>> start Document segment

You have 8 balls, and 2 bins. 4 of the balls are Red, and 4 of the balls are White. Your job is to arrange the balls in the two bins however you like, but every ball must be put in one of the bins. (ie. no throwing balls away). I will then choose one of the 2 bins, and then draw a ball from that bin. If I draw a White ball, I win; if I draw a Red ball, you win. Which arrangement gives you the best chance at winning the game?

Ignoring my better judgement, I was immediately went down a fruitless path. What made things worse is that path involved pages of partial derivatives. There is no worse feeling than combining like terms and knowing that your method is going nowhere. In hindsight, my path toward a solution was an important one; the results I came up with surprised me, and many new questions were posed from them. I will explain all of this in due time.

I began with the observation that if all red were put in one bin, and all white were in the other, the chances are 50/50. This gave me base odds to judge my next trials. After I wrapped my head around my own question, I defined a value P(w)--the probability that the ball drawn was white. I also defined two more quantities:

let 'x' be the number of white balls in bin #1

let 'y' be the number of red balls in bin #1

Using these two variables, I set out to define a function F(x,y). If I could abstract the probability of drawing a white, I could maximize the function and find my best case scenario. For those of us who have been through calculus, maximizing a function comes naturally. It should not be a surprise that I chose this route. It may, however, surprise you to know that taking this route turned out to be less mathematically rich than listing the trials. When I got knee deep in partial derivatives, I lost all orientation of the mathematical meaning of my functions. Once I was presented with a function and knew where my destination should be, the middle--the actual process of mathematics--became a blur. Two pages of calculations and simplifications later, I started over. I re-focused with my function, and decided to try to list possible trials. This process unlocked the secrets to the problem. My function for the probability of drawing a white was:

Probability of drawing a white from bin #1: x/(x+y)

Probability of drawing a white from bin #2: (4-x)/(8-x-y)

Because each bin has the same chance of being chosen:

P(w) = .5[ x/(x+y) + (4-x)/(8-x-y) ]

The limitations of the computer type provides unnecessary complexity, but the function is relatively simple. It is based solely on the laws of multiplicative and additive probability. When I began listing the possible arrangements in both bins, I hit the major realization: having 1W and 3R in bin #1 was exactly the same as having 3W and 1R in bin #1 because the leftovers in Bin #2 would create the opposite arrangement. Each trial had a partner (or so I thought). It doesn't matter which bin has which organization of balls; the relationships and subsequent probabilities would be the same. Both those arrangements represent the same trial. I then made a master list to find how many trials I needed to plug into my formula.

>> end Document segment
>> start Record excerpts

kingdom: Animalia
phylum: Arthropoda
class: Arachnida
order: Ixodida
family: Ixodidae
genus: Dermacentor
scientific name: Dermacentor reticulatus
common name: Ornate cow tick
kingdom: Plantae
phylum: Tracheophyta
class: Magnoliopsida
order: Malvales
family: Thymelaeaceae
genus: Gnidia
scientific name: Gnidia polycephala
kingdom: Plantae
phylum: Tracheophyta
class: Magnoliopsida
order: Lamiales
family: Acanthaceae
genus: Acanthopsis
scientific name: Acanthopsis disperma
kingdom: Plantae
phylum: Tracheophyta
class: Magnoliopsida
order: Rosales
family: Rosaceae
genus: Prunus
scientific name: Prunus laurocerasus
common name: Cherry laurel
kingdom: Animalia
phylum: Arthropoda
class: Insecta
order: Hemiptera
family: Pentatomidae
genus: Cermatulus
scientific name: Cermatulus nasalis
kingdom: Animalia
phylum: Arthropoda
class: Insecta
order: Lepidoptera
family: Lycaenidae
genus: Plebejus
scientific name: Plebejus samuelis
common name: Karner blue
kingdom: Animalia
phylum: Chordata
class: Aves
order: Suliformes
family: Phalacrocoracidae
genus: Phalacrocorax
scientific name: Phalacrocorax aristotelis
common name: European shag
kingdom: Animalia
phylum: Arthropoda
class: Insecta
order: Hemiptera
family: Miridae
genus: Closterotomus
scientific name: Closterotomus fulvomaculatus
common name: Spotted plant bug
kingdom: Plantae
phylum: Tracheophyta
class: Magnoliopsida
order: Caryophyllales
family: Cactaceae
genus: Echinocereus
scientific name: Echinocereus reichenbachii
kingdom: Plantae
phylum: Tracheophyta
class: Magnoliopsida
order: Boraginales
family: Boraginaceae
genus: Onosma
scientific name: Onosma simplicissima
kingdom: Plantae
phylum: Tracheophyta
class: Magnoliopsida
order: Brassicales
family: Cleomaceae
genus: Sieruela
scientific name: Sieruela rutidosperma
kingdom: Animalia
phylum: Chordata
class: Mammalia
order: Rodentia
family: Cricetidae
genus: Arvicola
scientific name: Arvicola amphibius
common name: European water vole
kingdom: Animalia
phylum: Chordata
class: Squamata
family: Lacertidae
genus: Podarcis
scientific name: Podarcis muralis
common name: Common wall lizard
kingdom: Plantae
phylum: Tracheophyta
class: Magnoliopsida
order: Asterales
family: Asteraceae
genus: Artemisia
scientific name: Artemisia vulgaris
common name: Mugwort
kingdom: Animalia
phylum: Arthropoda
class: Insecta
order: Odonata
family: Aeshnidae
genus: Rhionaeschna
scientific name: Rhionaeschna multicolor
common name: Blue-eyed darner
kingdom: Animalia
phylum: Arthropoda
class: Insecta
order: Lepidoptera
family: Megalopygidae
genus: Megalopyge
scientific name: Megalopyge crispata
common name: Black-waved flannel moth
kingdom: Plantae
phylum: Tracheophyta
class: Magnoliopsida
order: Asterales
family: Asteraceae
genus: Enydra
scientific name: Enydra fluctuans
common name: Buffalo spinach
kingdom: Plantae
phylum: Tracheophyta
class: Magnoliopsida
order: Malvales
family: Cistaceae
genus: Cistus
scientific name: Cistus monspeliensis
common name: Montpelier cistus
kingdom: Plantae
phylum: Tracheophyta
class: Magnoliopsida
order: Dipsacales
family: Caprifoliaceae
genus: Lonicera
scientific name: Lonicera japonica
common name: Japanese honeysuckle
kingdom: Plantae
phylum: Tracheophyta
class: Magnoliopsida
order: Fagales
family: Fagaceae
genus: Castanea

>> end Record excerpts

▸ List of tasks
[a] In the ball-and-bin puzzle text, what odds result from putting all the red balls in one bin and all the white balls in the other?
[b] Carry on the ball-and-bin puzzle text from the point where it stops.

▸ Written answers
[a] The chances are 50/50.

[b]
**Bin #1**

**Left Over**

White Red White Red

1. 0 0 4 4

2. 0 1 4 3

3. 0 2 4 2

4. 0 3 4 1

5. 0 4 4 0

.

.

.

11. 2 0 2 4

12. 2 1 2 3

13. 2 2 2 2

14. 2 3 2 1

15. 2 4 2 0

.

.

.

23. 4 2 0 2

24. 4 3 0 1

25. 4 4 0 0

Twenty-five total options, but quickly scanning the two columns reveals what I thought. After case #13, each is a repetition with the "leftovers" mirroring the combination that was in Bin #1. Essentially, 12 of the cases were repeats. Notice that my initial guess that

*every*trial would have a partner was false. Trial #13 turned out to be its own partner. Once this was revealed, it was as easy as plugging in the cases into the formula. The first column in the above table represents 'x' and the second, 'y':**Case (x,y)**

**P(w)**

(0,0) 1/4

(0,1) 2/7

(0,2) 1/3

(0,3) 2/5

(0,4) 1/2

(1,0) 5/7

(1,1) 1/2

(1,2) 7/15

(1,3) 1/2

(1,4) 3/5

(2,0) 2/3

(2,1) 8/15

(2,2) 1/2

From these calculations, we see that the probability of drawing a white is highest when Bin #1 contains 1 White and 0 Red and Bin #2 contains 3 White and 4 Red. This can be rationalized with the thought that half the time white is guaranteed a win (all of Bin #1 is White). If Bin #2 is chosen, there is still a 3/7 chance of drawing a White, almost 50%. I would encourage students to rationalize through each case. They will begin to look at the rule of multiplicity in a different way.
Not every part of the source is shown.